La randonnée et l'alpinisme, des outils de propagande pour l'extrême droite
« Historiquement, la Suisse a toujours été une plaque tournante internationale de l’extrémisme de droite », explique-t-il. En effet, ce genre de rassemblement n’est pas nouveau en Suisse, poursuit le quotidien. « Dans les années 80, un camp d’été de la Jeunesse Viking, un mouvement de jeunesse néonazi allemand, s’était tenu à Seelisberg, dans le canton d’Uri. À l’époque déjà, le groupe organisait des randonnées et des fêtes en pleine nature, comme le fait aujourd’hui la Junge Tat, un groupuscule d’extrême droite. En 2016, des concerts réunissant 5000 participants ont été organisés dans le canton de Saint-Gall. « Le public et les textes des chansons étaient clairement d’extrême droite », souligne Damir Skenderovic. Par ailleurs, des rencontres entre extrémistes de droite allemands et autrichiens ont régulièrement lieu en Suisse. L’activiste Martin Sellner en est un exemple. Les autorités suisses ont d’ailleurs récemment pris des mesures à son endroit: il s’est vu interdire l’entrée sur le territoire.
C’est la deuxième fois en peu de temps que des extrémistes de droite se réunissent dans une vallée de l’Oberland bernois.
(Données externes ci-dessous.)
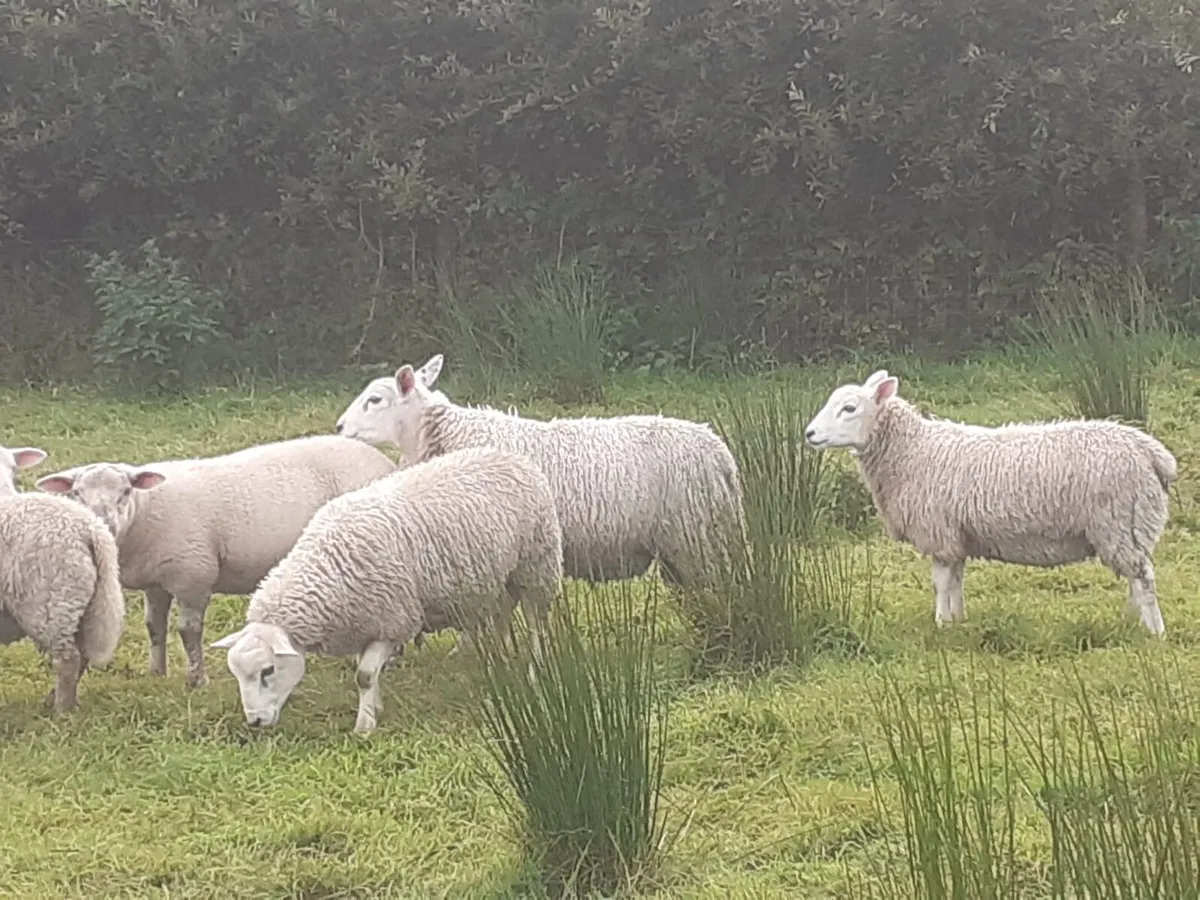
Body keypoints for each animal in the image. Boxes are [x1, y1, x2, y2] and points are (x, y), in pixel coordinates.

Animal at [0, 444, 126, 712]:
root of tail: (91, 528)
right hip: (84, 603)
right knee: (82, 654)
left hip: (50, 603)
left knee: (68, 660)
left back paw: (62, 711)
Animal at [34, 435, 397, 689]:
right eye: (77, 493)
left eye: (125, 491)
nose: (103, 523)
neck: (145, 513)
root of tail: (383, 461)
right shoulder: (156, 581)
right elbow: (154, 628)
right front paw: (157, 672)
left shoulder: (193, 576)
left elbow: (188, 631)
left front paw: (197, 679)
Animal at [209, 445, 564, 734]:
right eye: (236, 674)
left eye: (268, 670)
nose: (255, 722)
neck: (329, 565)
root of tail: (512, 456)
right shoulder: (365, 622)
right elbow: (367, 672)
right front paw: (374, 707)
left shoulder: (394, 619)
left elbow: (365, 675)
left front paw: (365, 725)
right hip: (502, 575)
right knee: (503, 611)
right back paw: (498, 658)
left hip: (537, 562)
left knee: (536, 621)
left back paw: (537, 668)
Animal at [804, 369, 1177, 635]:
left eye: (849, 408)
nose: (809, 434)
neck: (912, 450)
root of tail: (1152, 451)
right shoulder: (956, 535)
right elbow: (956, 580)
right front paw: (958, 620)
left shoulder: (939, 532)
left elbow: (940, 582)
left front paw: (940, 623)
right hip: (1126, 529)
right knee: (1135, 579)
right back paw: (1134, 621)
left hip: (1121, 523)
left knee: (1144, 578)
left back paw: (1154, 632)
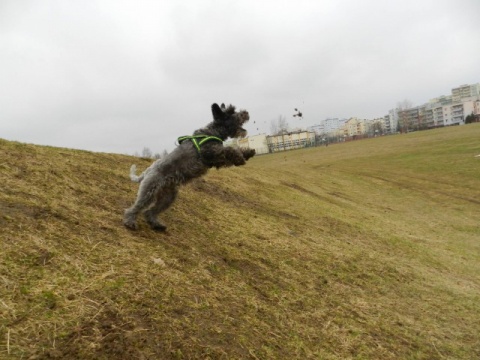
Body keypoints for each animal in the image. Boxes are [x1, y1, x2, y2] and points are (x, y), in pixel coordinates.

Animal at [125, 102, 256, 232]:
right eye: (231, 112)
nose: (246, 112)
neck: (213, 131)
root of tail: (147, 171)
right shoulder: (211, 153)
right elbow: (229, 149)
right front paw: (240, 157)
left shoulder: (216, 159)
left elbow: (233, 150)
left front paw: (248, 152)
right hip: (149, 192)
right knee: (135, 207)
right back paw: (130, 222)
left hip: (168, 198)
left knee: (150, 211)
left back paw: (157, 224)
En avril déjà, la Junge Tat s’y était rendue (…). « L’Oberland bernois incarne une sorte d’idéal suisse », explique l’historien : les montagnes, le repli, le retour à la nature. Selon lui, la randonnée est un outil de propagande apprécié par l’extrême droite, apprend-on. Elle met en avant une certaine idée de la masculinité et renvoie au culte du corps et de la performance physique (…). La Junge Tat utilise ce type d’activités pour recruter des jeunes et diffuser ses idées. Mais ses membres le font généralement en tenue civile, plus discrète. « Ça fait longtemps qu’on n’avait plus vu de groupe en uniforme arborant des symboles nazis en public », souligne l’historien qui prône l’application de sanctions à l’égard de ce type de manifestations.
Vers un durcissement de la législation en Suisse ?
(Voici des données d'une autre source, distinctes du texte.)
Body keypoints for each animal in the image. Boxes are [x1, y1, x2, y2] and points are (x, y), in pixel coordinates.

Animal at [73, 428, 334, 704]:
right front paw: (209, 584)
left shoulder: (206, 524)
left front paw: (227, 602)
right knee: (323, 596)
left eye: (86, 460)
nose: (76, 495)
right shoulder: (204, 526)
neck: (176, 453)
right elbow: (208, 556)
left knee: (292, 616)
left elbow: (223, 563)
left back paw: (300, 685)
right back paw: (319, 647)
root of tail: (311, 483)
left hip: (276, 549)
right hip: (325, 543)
Un appel qui semble trouver un écho favorable en Suisse. Le Conseil fédéral suisse prépare actuellement une loi en ce sens. Une majorité de partis, de cantons et d'associations souhaite interdire l'utilisation et la diffusion de symboles nazis en public, explique Blick. « La consultation correspondante sur une loi spéciale du Conseil fédéral s'est achevée au printemps de cette année. Toute personne qui enfreindrait cette loi à l'avenir devrait être punie d'une amende d'ordre de 200 francs. Le Conseil fédéral veut interdire non seulement la croix gammée, le salut hitlérien et les runes SS, mais aussi les codes numériques tels que «18» et «88», qui pourraient être lus comme «Adolf Hitler» ou «Heil Hitler». C'est le contexte qui doit décider quand de tels symboles sont punissables.»
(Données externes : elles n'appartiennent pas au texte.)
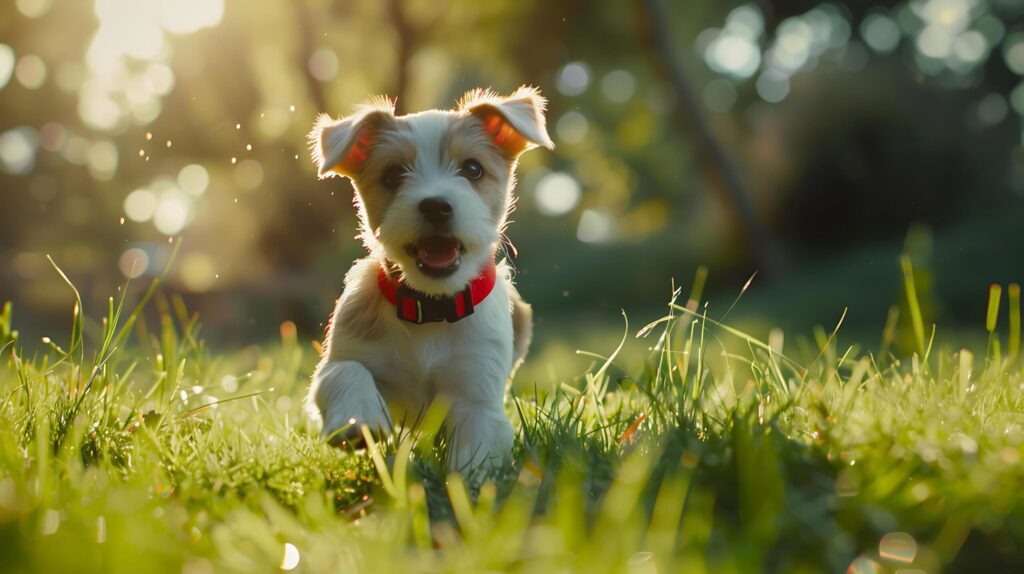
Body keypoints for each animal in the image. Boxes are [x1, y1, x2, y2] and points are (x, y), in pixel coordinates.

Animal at [305, 84, 552, 470]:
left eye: (472, 168)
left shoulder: (476, 395)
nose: (436, 206)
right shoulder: (339, 359)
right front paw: (358, 419)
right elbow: (345, 371)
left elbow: (473, 454)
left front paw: (466, 483)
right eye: (393, 175)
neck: (431, 307)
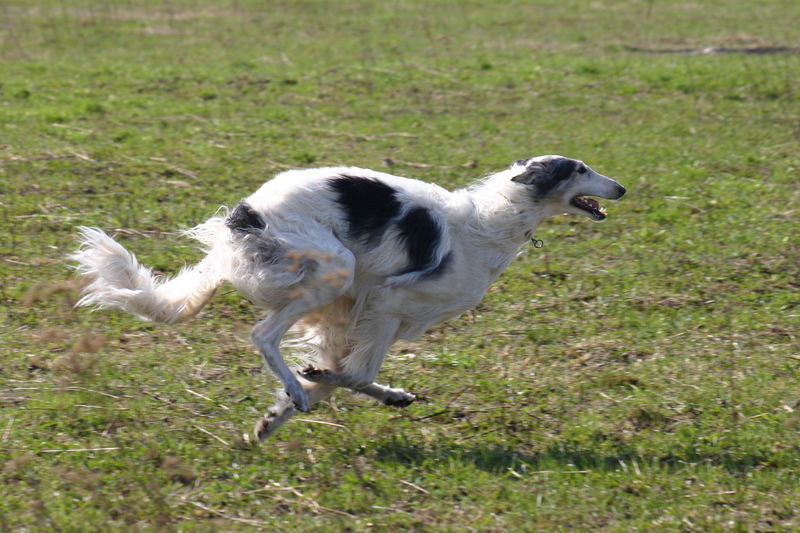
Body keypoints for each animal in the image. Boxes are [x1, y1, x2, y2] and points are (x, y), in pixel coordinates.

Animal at [70, 156, 624, 438]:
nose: (620, 188)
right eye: (579, 170)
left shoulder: (354, 313)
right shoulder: (386, 302)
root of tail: (245, 215)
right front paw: (309, 386)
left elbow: (343, 375)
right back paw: (295, 386)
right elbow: (354, 375)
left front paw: (278, 415)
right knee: (263, 334)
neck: (493, 221)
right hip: (336, 268)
« C’est un signal important sur le plan symbolique, mais ce n’est pas suffisant», estime Damir Skenderovic. Selon lui, l’extrémisme de droite doit être condamné plus fermement, conclut le quotidien. « Il faudrait également mettre en place des structures d’aide pour accompagner les personnes qui souhaitent quitter ce milieu, comme c’est le cas en Allemagne ».